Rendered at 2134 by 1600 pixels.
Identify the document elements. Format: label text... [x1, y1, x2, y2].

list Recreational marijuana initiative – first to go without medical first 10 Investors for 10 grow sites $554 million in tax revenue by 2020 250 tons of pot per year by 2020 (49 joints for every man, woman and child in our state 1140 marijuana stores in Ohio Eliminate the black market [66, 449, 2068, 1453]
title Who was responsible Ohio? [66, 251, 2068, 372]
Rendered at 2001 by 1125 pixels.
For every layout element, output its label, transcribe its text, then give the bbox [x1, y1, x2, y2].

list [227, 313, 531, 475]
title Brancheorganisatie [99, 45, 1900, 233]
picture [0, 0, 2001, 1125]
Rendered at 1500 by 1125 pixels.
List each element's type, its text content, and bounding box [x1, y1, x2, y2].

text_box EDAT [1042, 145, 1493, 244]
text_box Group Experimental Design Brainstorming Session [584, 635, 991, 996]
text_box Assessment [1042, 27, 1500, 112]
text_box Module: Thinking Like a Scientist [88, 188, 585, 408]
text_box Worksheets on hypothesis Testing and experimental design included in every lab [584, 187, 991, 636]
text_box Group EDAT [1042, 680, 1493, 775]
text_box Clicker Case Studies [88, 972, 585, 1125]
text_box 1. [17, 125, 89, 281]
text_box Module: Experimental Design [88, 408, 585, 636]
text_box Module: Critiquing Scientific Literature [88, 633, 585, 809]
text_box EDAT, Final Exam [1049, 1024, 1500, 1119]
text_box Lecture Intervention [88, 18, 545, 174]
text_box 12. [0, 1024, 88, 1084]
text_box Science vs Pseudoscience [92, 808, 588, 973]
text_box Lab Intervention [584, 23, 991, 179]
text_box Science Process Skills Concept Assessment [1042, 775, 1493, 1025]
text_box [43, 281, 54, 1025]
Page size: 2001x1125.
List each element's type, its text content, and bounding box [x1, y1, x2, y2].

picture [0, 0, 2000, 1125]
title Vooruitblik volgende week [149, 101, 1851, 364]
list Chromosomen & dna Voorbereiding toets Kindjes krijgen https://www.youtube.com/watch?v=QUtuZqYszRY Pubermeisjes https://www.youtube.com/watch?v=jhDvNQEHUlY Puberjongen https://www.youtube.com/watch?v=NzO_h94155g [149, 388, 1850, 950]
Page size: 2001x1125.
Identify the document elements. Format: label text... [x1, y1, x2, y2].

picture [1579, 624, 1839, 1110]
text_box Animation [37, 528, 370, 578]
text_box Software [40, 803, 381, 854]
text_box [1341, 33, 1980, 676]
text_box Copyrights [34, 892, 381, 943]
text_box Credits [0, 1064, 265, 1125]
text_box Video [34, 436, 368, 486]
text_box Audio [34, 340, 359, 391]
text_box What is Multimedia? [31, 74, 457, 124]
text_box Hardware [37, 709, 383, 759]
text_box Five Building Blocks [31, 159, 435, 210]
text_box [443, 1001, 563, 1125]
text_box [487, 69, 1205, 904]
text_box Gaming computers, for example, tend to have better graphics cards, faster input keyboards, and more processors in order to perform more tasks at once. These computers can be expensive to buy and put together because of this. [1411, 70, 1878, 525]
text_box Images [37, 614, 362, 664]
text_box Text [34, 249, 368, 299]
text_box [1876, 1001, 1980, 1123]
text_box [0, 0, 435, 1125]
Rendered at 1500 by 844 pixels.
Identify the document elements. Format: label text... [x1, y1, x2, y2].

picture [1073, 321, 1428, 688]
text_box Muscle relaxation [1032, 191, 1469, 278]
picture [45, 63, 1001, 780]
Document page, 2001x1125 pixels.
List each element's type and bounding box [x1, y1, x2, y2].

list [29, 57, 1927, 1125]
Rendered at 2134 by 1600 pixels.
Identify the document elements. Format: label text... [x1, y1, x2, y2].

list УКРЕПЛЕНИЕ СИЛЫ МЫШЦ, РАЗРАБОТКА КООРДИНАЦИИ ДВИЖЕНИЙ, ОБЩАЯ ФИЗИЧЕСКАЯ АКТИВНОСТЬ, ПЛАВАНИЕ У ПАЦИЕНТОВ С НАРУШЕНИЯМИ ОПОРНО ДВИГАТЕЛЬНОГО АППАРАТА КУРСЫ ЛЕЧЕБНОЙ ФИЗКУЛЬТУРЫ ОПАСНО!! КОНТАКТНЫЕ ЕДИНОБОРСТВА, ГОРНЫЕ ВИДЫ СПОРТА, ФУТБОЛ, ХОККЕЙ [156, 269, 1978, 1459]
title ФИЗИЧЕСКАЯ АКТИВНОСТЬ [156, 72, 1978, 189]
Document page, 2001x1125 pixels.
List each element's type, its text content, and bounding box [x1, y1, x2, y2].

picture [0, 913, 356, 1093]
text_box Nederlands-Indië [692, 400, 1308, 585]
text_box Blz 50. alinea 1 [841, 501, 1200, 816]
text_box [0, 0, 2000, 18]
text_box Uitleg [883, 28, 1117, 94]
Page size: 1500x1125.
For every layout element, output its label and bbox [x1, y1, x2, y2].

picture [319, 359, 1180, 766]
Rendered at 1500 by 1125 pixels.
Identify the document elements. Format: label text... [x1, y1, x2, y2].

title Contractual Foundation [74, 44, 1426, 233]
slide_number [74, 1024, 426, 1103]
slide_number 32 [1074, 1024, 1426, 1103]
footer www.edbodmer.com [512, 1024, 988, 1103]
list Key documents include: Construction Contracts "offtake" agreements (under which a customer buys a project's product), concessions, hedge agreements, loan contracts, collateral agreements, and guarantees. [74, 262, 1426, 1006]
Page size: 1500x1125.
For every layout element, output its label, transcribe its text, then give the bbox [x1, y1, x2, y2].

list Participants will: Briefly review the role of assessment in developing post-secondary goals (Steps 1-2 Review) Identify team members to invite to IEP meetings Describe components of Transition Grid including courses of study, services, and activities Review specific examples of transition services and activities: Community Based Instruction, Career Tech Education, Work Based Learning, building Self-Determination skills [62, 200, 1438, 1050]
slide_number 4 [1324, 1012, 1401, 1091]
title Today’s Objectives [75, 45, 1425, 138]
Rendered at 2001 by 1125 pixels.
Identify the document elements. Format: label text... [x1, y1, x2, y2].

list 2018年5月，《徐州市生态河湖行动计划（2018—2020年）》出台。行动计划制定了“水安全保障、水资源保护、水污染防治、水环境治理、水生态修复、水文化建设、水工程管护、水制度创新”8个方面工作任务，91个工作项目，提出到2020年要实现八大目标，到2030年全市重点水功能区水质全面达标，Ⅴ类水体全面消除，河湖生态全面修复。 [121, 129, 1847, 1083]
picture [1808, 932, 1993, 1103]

★ ★ ★

Reproduce the data exactly, omitting nothing.

Solution for this problem >>
Rendered at 2134 by 1600 pixels.
Identify the document elements. Format: label text... [x1, y1, x2, y2].

list Recreational marijuana initiative – first to go without medical first 10 Investors for 10 grow sites $554 million in tax revenue by 2020 250 tons of pot per year by 2020 (49 joints for every man, woman and child in our state 1140 marijuana stores in Ohio Eliminate the black market [66, 449, 2068, 1453]
title Who was responsible Ohio? [66, 251, 2068, 372]
Rendered at 2001 by 1125 pixels.
For every layout element, output its label, transcribe its text, then give the bbox [x1, y1, x2, y2].

list [227, 313, 531, 475]
title Brancheorganisatie [99, 45, 1900, 233]
picture [0, 0, 2001, 1125]
Rendered at 1500 by 1125 pixels.
List each element's type, its text content, and bounding box [x1, y1, x2, y2].

text_box EDAT [1042, 145, 1493, 244]
text_box Group Experimental Design Brainstorming Session [584, 635, 991, 996]
text_box Assessment [1042, 27, 1500, 112]
text_box Module: Thinking Like a Scientist [88, 188, 585, 408]
text_box Worksheets on hypothesis Testing and experimental design included in every lab [584, 187, 991, 636]
text_box Group EDAT [1042, 680, 1493, 775]
text_box Clicker Case Studies [88, 972, 585, 1125]
text_box 1. [17, 125, 89, 281]
text_box Module: Experimental Design [88, 408, 585, 636]
text_box Module: Critiquing Scientific Literature [88, 633, 585, 809]
text_box EDAT, Final Exam [1049, 1024, 1500, 1119]
text_box Lecture Intervention [88, 18, 545, 174]
text_box 12. [0, 1024, 88, 1084]
text_box Science vs Pseudoscience [92, 808, 588, 973]
text_box Lab Intervention [584, 23, 991, 179]
text_box Science Process Skills Concept Assessment [1042, 775, 1493, 1025]
text_box [43, 281, 54, 1025]
Page size: 2001x1125.
List each element's type, its text content, and bounding box [x1, y1, x2, y2].

picture [0, 0, 2000, 1125]
title Vooruitblik volgende week [149, 101, 1851, 364]
list Chromosomen & dna Voorbereiding toets Kindjes krijgen https://www.youtube.com/watch?v=QUtuZqYszRY Pubermeisjes https://www.youtube.com/watch?v=jhDvNQEHUlY Puberjongen https://www.youtube.com/watch?v=NzO_h94155g [149, 388, 1850, 950]
Page size: 2001x1125.
Identify the document elements. Format: label text... [x1, y1, x2, y2].

picture [1579, 624, 1839, 1110]
text_box Animation [37, 528, 370, 578]
text_box Software [40, 803, 381, 854]
text_box [1341, 33, 1980, 676]
text_box Copyrights [34, 892, 381, 943]
text_box Credits [0, 1064, 265, 1125]
text_box Video [34, 436, 368, 486]
text_box Audio [34, 340, 359, 391]
text_box What is Multimedia? [31, 74, 457, 124]
text_box Hardware [37, 709, 383, 759]
text_box Five Building Blocks [31, 159, 435, 210]
text_box [443, 1001, 563, 1125]
text_box [487, 69, 1205, 904]
text_box Gaming computers, for example, tend to have better graphics cards, faster input keyboards, and more processors in order to perform more tasks at once. These computers can be expensive to buy and put together because of this. [1411, 70, 1878, 525]
text_box Images [37, 614, 362, 664]
text_box Text [34, 249, 368, 299]
text_box [1876, 1001, 1980, 1123]
text_box [0, 0, 435, 1125]
Rendered at 1500 by 844 pixels.
Identify the document elements. Format: label text... [x1, y1, x2, y2].

picture [1073, 321, 1428, 688]
text_box Muscle relaxation [1032, 191, 1469, 278]
picture [45, 63, 1001, 780]
Document page, 2001x1125 pixels.
List each element's type and bounding box [x1, y1, x2, y2].

list [29, 57, 1927, 1125]
Rendered at 2134 by 1600 pixels.
Identify the document elements. Format: label text... [x1, y1, x2, y2].

list УКРЕПЛЕНИЕ СИЛЫ МЫШЦ, РАЗРАБОТКА КООРДИНАЦИИ ДВИЖЕНИЙ, ОБЩАЯ ФИЗИЧЕСКАЯ АКТИВНОСТЬ, ПЛАВАНИЕ У ПАЦИЕНТОВ С НАРУШЕНИЯМИ ОПОРНО ДВИГАТЕЛЬНОГО АППАРАТА КУРСЫ ЛЕЧЕБНОЙ ФИЗКУЛЬТУРЫ ОПАСНО!! КОНТАКТНЫЕ ЕДИНОБОРСТВА, ГОРНЫЕ ВИДЫ СПОРТА, ФУТБОЛ, ХОККЕЙ [156, 269, 1978, 1459]
title ФИЗИЧЕСКАЯ АКТИВНОСТЬ [156, 72, 1978, 189]
Document page, 2001x1125 pixels.
List each element's type, its text content, and bounding box [x1, y1, x2, y2].

picture [0, 913, 356, 1093]
text_box Nederlands-Indië [692, 400, 1308, 585]
text_box Blz 50. alinea 1 [841, 501, 1200, 816]
text_box [0, 0, 2000, 18]
text_box Uitleg [883, 28, 1117, 94]
Page size: 1500x1125.
For every layout element, output its label and bbox [x1, y1, x2, y2].

picture [319, 359, 1180, 766]
Rendered at 1500 by 1125 pixels.
Identify the document elements. Format: label text... [x1, y1, x2, y2].

title Contractual Foundation [74, 44, 1426, 233]
slide_number [74, 1024, 426, 1103]
slide_number 32 [1074, 1024, 1426, 1103]
footer www.edbodmer.com [512, 1024, 988, 1103]
list Key documents include: Construction Contracts "offtake" agreements (under which a customer buys a project's product), concessions, hedge agreements, loan contracts, collateral agreements, and guarantees. [74, 262, 1426, 1006]
Page size: 1500x1125.
For every layout element, output its label, transcribe its text, then give the bbox [x1, y1, x2, y2].

list Participants will: Briefly review the role of assessment in developing post-secondary goals (Steps 1-2 Review) Identify team members to invite to IEP meetings Describe components of Transition Grid including courses of study, services, and activities Review specific examples of transition services and activities: Community Based Instruction, Career Tech Education, Work Based Learning, building Self-Determination skills [62, 200, 1438, 1050]
slide_number 4 [1324, 1012, 1401, 1091]
title Today’s Objectives [75, 45, 1425, 138]
Rendered at 2001 by 1125 pixels.
Identify the document elements. Format: label text... [x1, y1, x2, y2].

list 2018年5月，《徐州市生态河湖行动计划（2018—2020年）》出台。行动计划制定了“水安全保障、水资源保护、水污染防治、水环境治理、水生态修复、水文化建设、水工程管护、水制度创新”8个方面工作任务，91个工作项目，提出到2020年要实现八大目标，到2030年全市重点水功能区水质全面达标，Ⅴ类水体全面消除，河湖生态全面修复。 [121, 129, 1847, 1083]
picture [1808, 932, 1993, 1103]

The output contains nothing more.